Overall the research and analysis of each photographer would need to be more sustained for a secure Achieved at Level 3.

High Not Achieved

Commentary
Student work extract

Student 6 (PDF, 5.8MB)

For Achieved, the student needs to analyse methods and ideas from established photography practice.

This involves:

  • identifying, describing, and examining features of art works
  • identifying information related to methods and ideas
  • explaining how and why art works are made, viewed, and valued
  • distinguishing similarities and differences between approaches to making art
  • research into the established practice of at least three artists from at least two sources.

This student has addressed the work of Loretta Lux and Ann Shelton. The student has used appropriate technical terms to describe photographs (2), and explained how some pictorial devices have been used to direct the viewer’s attention (3).

To reach Achieved, the student could make clear connections between the biographical information and the analysis of art works. For example, the German identity of Loretta Lux (1) could be explored in terms of how the images relate to cultural values or other German artists.

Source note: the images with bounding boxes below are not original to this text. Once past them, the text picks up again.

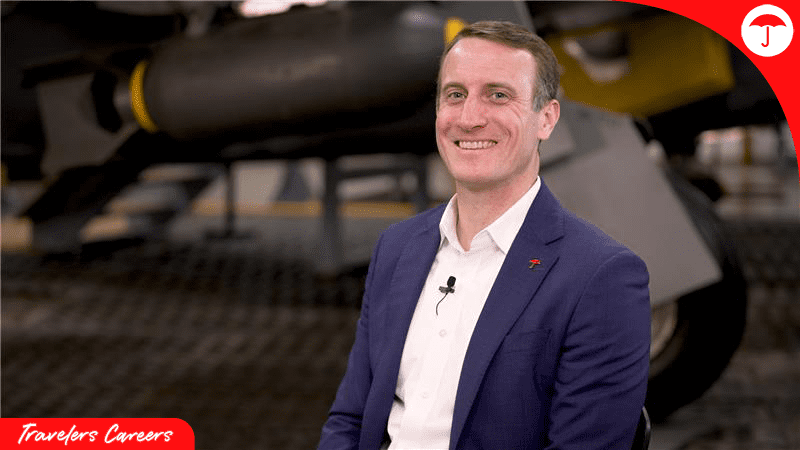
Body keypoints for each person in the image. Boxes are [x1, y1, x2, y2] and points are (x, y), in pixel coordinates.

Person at [318, 20, 650, 450]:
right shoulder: (396, 248)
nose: (470, 119)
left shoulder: (601, 278)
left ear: (546, 119)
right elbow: (350, 418)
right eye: (455, 95)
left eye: (498, 95)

For Achieved, the student would also need to move beyond simply describing the features of works (4) to examine their purpose or effect. Reference should be made to how technical (light, focus) and pictorial (framing, colour) features create effects and/or communicate ideas.

Reading from appropriate research sources may provide the student with information about the methods and ideas of each artist. For example, the typological approach of Loretta Lux could be discussed.

Where other artists are mentioned, such as Arcimboldo (5), a discussion of similarities and differences should be provided. In the case of Ann Shelton, a more appropriate comparison may be made with the work of Rosalie Gascoigne.